___ Text block ___

Thus we will not be allied with the world, trying to make it better. While as individuals we will surely do good wherever we can, yet we must carefully avoid any compromise of our position as heavenly citizens. We will not join with those who try in an organized way to promote the betterment of mankind, realizing that only a work of God in the soul can do this—a work of the Spirit of God in saving individuals. God has saved us and called us out of this world, but then sent us back into it to do His work of calling others out of it. We will recognize that the work of the Lord by believers is done by the energy of the Spirit of God in the individual, not by man-made organizations, even if Christian in origin and membership. Someone has aptly remarked that a good principle for the Christian to follow is, “Never join anything!” The only membership Scripture knows is membership of the body of Christ, and God has made us such, not ourselves.
Dangerous Neglect
It is this neglect as heavenly citizens that has often ruined Christian character and testimony. As previously noted, when the believer allies himself with the world, even in a good cause, he must take up the world’s methods and ambitions, since the world cannot take up Christian principles. If Christians as a body try to reform the world, they run contrary to the truth that the world is under judgment and depart from their command to call souls out of this world. The call to save a particular people or nation collectively from the effects of moral and spiritual decline, while well-intentioned, is out of character for those who profess heavenly citizenship. God is not dealing today with nations, but with individuals from all nations, calling them out to be part of His church. May we understand God’s purposes and work.

___ Provided material ___

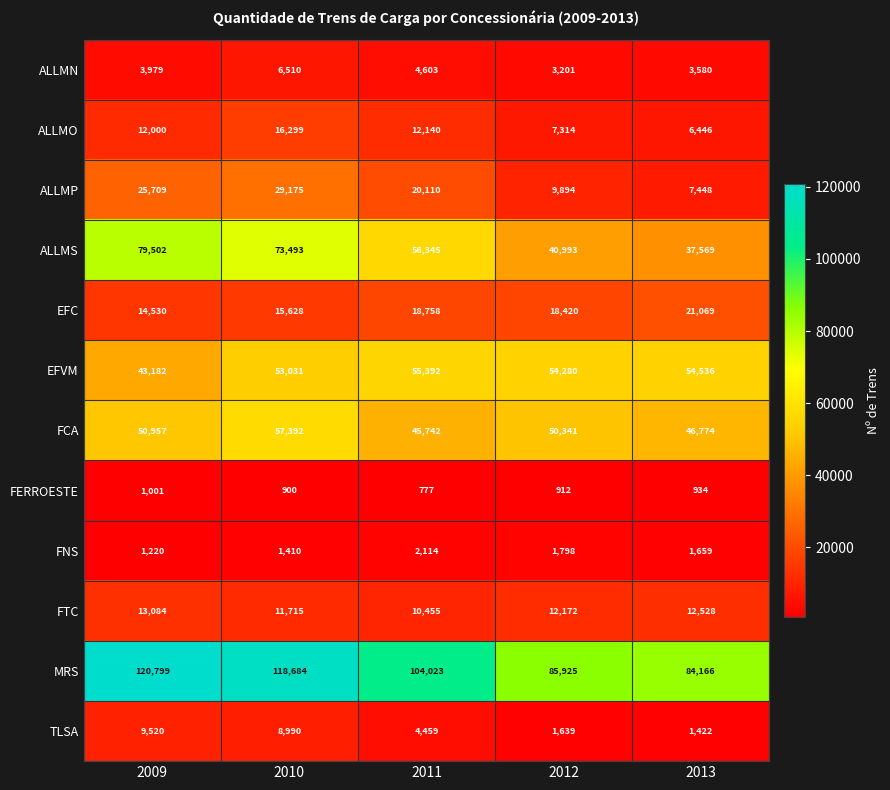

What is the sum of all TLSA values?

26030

___

- [Work task 1]:
Can you echo everything in the passage on heavenly citizenship from "Dangerous Neglect" down to "purposes and work.", word for word?
- [Work task 2]:
Answer these about the passage on heavenly citizenship:
(a) What is the only membership Scripture knows?
(b) What must a believer who allies himself with the world take up?
(c) If not with nations, with whom is God dealing today?

- [Task result 1]:
Dangerous Neglect
It is this neglect as heavenly citizens that has often ruined Christian character and testimony. As previously noted, when the believer allies himself with the world, even in a good cause, he must take up the world’s methods and ambitions, since the world cannot take up Christian principles. If Christians as a body try to reform the world, they run contrary to the truth that the world is under judgment and depart from their command to call souls out of this world. The call to save a particular people or nation collectively from the effects of moral and spiritual decline, while well-intentioned, is out of character for those who profess heavenly citizenship. God is not dealing today with nations, but with individuals from all nations, calling them out to be part of His church. May we understand God’s purposes and work.

- [Task result 2]:
(a) Membership of the body of Christ.
(b) The world's methods and ambitions.
(c) Individuals from all nations.